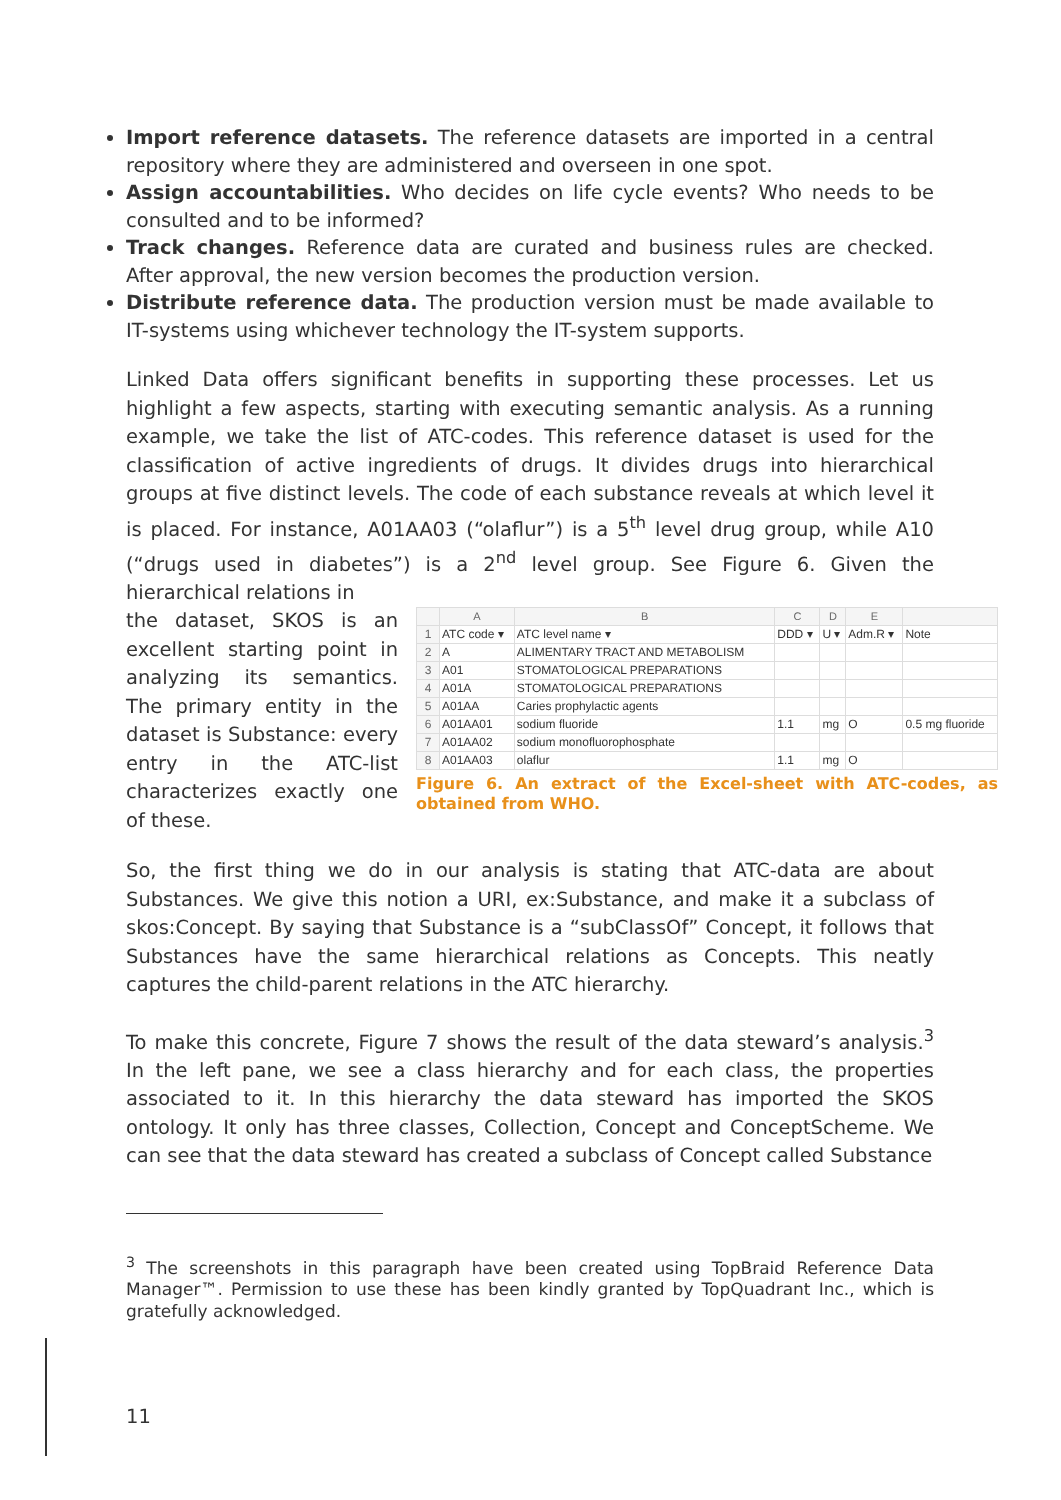Import reference datasets. The reference datasets are imported in a central repository where they are administered and overseen in one spot.
Assign accountabilities. Who decides on life cycle events? Who needs to be consulted and to be informed?
Track changes. Reference data are curated and business rules are checked. After approval, the new version becomes the production version.
Distribute reference data. The production version must be made available to IT-systems using whichever technology the IT-system supports.
Linked Data offers significant benefits in supporting these processes. Let us highlight a few aspects, starting with executing semantic analysis. As a running example, we take the list of ATC-codes. This reference dataset is used for the classification of active ingredients of drugs. It divides drugs into hierarchical groups at five distinct levels. The code of each substance reveals at which level it is placed. For instance, A01AA03 (“olaflur”) is a 5<sup>th</sup> level drug group, while A10 (“drugs used in diabetes”) is a 2<sup>nd</sup> level group. See Figure 6. Given the hierarchical relations in
the dataset, SKOS is an excellent starting point in analyzing its semantics. The primary entity in the dataset is Substance: every entry in the ATC-list characterizes exactly one of these.
| | A | B | C | D | E | |
| --- | --- | --- | --- | --- | --- | --- |
| 1 | ATC code ▾ | ATC level name ▾ | DDD ▾ | U ▾ | Adm.R ▾ | Note |
| 2 | A | ALIMENTARY TRACT AND METABOLISM | | | | |
| 3 | A01 | STOMATOLOGICAL PREPARATIONS | | | | |
| 4 | A01A | STOMATOLOGICAL PREPARATIONS | | | | |
| 5 | A01AA | Caries prophylactic agents | | | | |
| 6 | A01AA01 | sodium fluoride | 1.1 | mg | O | 0.5 mg fluoride |
| 7 | A01AA02 | sodium monofluorophosphate | | | | |
| 8 | A01AA03 | olaflur | 1.1 | mg | O | |
Figure 6. An extract of the Excel-sheet with ATC-codes, as obtained from WHO.
So, the first thing we do in our analysis is stating that ATC-data are about Substances. We give this notion a URI, ex:Substance, and make it a subclass of skos:Concept. By saying that Substance is a “subClassOf” Concept, it follows that Substances have the same hierarchical relations as Concepts. This neatly captures the child-parent relations in the ATC hierarchy.
To make this concrete, Figure 7 shows the result of the data steward’s analysis.<sup>3</sup> In the left pane, we see a class hierarchy and for each class, the properties associated to it. In this hierarchy the data steward has imported the SKOS ontology. It only has three classes, Collection, Concept and ConceptScheme. We can see that the data steward has created a subclass of Concept called Substance
<sup>3</sup> The screenshots in this paragraph have been created using TopBraid Reference Data Manager™. Permission to use these has been kindly granted by TopQuadrant Inc., which is gratefully acknowledged.
11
----
▸ Description of the task:
With the pictures left out, return the listing above exactly as it stands.

▸ Result below:
Import reference datasets. The reference datasets are imported in a central repository where they are administered and overseen in one spot.
Assign accountabilities. Who decides on life cycle events? Who needs to be consulted and to be informed?
Track changes. Reference data are curated and business rules are checked. After approval, the new version becomes the production version.
Distribute reference data. The production version must be made available to IT-systems using whichever technology the IT-system supports.
Linked Data offers significant benefits in supporting these processes. Let us highlight a few aspects, starting with executing semantic analysis. As a running example, we take the list of ATC-codes. This reference dataset is used for the classification of active ingredients of drugs. It divides drugs into hierarchical groups at five distinct levels. The code of each substance reveals at which level it is placed. For instance, A01AA03 (“olaflur”) is a 5<sup>th</sup> level drug group, while A10 (“drugs used in diabetes”) is a 2<sup>nd</sup> level group. See Figure 6. Given the hierarchical relations in
the dataset, SKOS is an excellent starting point in analyzing its semantics. The primary entity in the dataset is Substance: every entry in the ATC-list characterizes exactly one of these.
| | A | B | C | D | E | |
| --- | --- | --- | --- | --- | --- | --- |
| 1 | ATC code ▾ | ATC level name ▾ | DDD ▾ | U ▾ | Adm.R ▾ | Note |
| 2 | A | ALIMENTARY TRACT AND METABOLISM | | | | |
| 3 | A01 | STOMATOLOGICAL PREPARATIONS | | | | |
| 4 | A01A | STOMATOLOGICAL PREPARATIONS | | | | |
| 5 | A01AA | Caries prophylactic agents | | | | |
| 6 | A01AA01 | sodium fluoride | 1.1 | mg | O | 0.5 mg fluoride |
| 7 | A01AA02 | sodium monofluorophosphate | | | | |
| 8 | A01AA03 | olaflur | 1.1 | mg | O | |
Figure 6. An extract of the Excel-sheet with ATC-codes, as obtained from WHO.
So, the first thing we do in our analysis is stating that ATC-data are about Substances. We give this notion a URI, ex:Substance, and make it a subclass of skos:Concept. By saying that Substance is a “subClassOf” Concept, it follows that Substances have the same hierarchical relations as Concepts. This neatly captures the child-parent relations in the ATC hierarchy.
To make this concrete, Figure 7 shows the result of the data steward’s analysis.<sup>3</sup> In the left pane, we see a class hierarchy and for each class, the properties associated to it. In this hierarchy the data steward has imported the SKOS ontology. It only has three classes, Collection, Concept and ConceptScheme. We can see that the data steward has created a subclass of Concept called Substance
<sup>3</sup> The screenshots in this paragraph have been created using TopBraid Reference Data Manager™. Permission to use these has been kindly granted by TopQuadrant Inc., which is gratefully acknowledged.
11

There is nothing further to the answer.